2.1.06


Aujourd'hui, pour bien commencer l'année, je suis allé retrouver la forêt.

J'étais seul. Je me suis rendu au parc régional de Lynn Creek, établi le long de la rivière du même nom. Miracle vancouvérois: onze minutes de route et je me retrouvais là où il y a des ours et, en d'autres saisons, du saumon qui remonte le courant. Par-dessus le marché, j'ai aussi retrouvé la forêt de ma jeunesse, la forêt de la solitude, la forêt du silence, la forêt qui fait peur. C'est un très beau coin, bien aménagé et tout, des sentiers, des promenades en bois à l'occasion. Mais ça demeure la forêt.

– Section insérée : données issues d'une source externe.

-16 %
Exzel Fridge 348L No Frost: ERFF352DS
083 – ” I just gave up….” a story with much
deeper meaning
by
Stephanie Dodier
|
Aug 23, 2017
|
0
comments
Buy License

J'avançais sur le sentier détrempé, dans l'ombre, et je retrouvais la saine frayeur qui m'habitait autrefois lorsque, à la faveur d'un jeu ou d'une expédition chez les scouts, je me retrouvais seul devant l'immensité touffue du bois. Je sentais toute la force de la vie qui battait là. C'est quelque chose qui m'a toujours effrayé parce qu'instinctivement, je savais cette force plus grande que moi. Beaucoup plus grande. De sorte que le simple fait d'être seul en forêt m'humilie, comme peut-être autrefois on se sentait au pied de la statue d'un dieu ou devant la mer encore inconnue. Dans mon cas, la chose est un peu risible: je reculais d'un kilomètre à peine et je me retrouvais dans la banlieue pluvieuse et verte de North Vancouver. Et pourtant, si au contraire j'avançais, si je décidais d'affronter cette forêt plus d'une fois rasée mais redressée comme pour se relever d'un affront, je me serais perdu au milieu des troncs, des fougères, des mousses.

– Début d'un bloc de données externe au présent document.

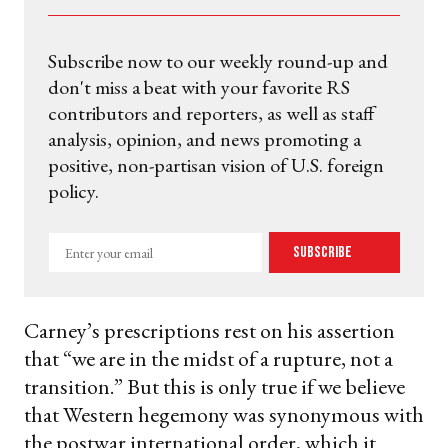
Subscribe now to our weekly round-up and
don't miss a beat with your favorite RS
contributors and reporters, as well as staff
analysis, opinion, and news promoting a
positive, non-partisan vision of U.S. foreign
policy.
Enter
Subscribe
your
email
Carney’s prescriptions rest on his assertion
that “we are in the midst of a rupture, not a
transition.” But this is only true if we believe
that Western hegemony was synonymous with
the postwar international order, which it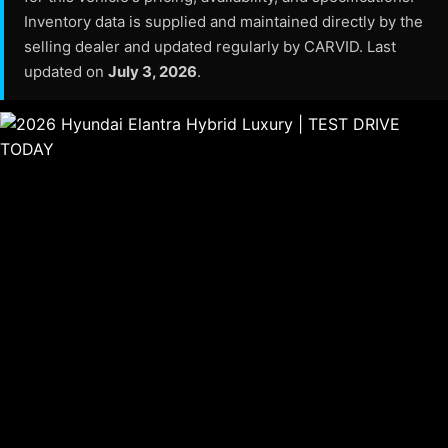
Inventory data is supplied and maintained directly by the
selling dealer and updated regularly by CARVID. Last
updated on
July 3, 2026
.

Soudain, un grand craquement a fait exploser le silence. Ç'aurait pu être un battement d'ailes de l'oiseau-tonnerre, mais il n'y en eut qu'un seul. Un grand arbre, de l'autre côté de la rivière, avait dû s'écrouler. Mon coeur battait plus fort mais la forêt, après quelques secondes, était redevenue calme. J'ai continué le long du sentier, soulevant parfois une branche barbue pour pouvoir passer. Plus loin, le sentier rejoignait la berge. Je m'y suis arrêté un moment. C'est un immense mouvement qui existe là, fort et tranquille malgré l'afflux d'eau des derniers jours. L'assurance de quelque chose qui approche l'éternel. C'est ainsi qu'on devrait écrire, qu'on devrait faire l'amour, qu'on devrait travailler: avec l'assurance de la rivière. Une assurance qui n'est pourtant pas à toute épreuve, mais qui s'assume pleinement.

Il faisait noir déjà. Je suis revenu de ma petite distraction forestière. Redevenu urbain, coureur d'autoroutes. Aligneur de mots.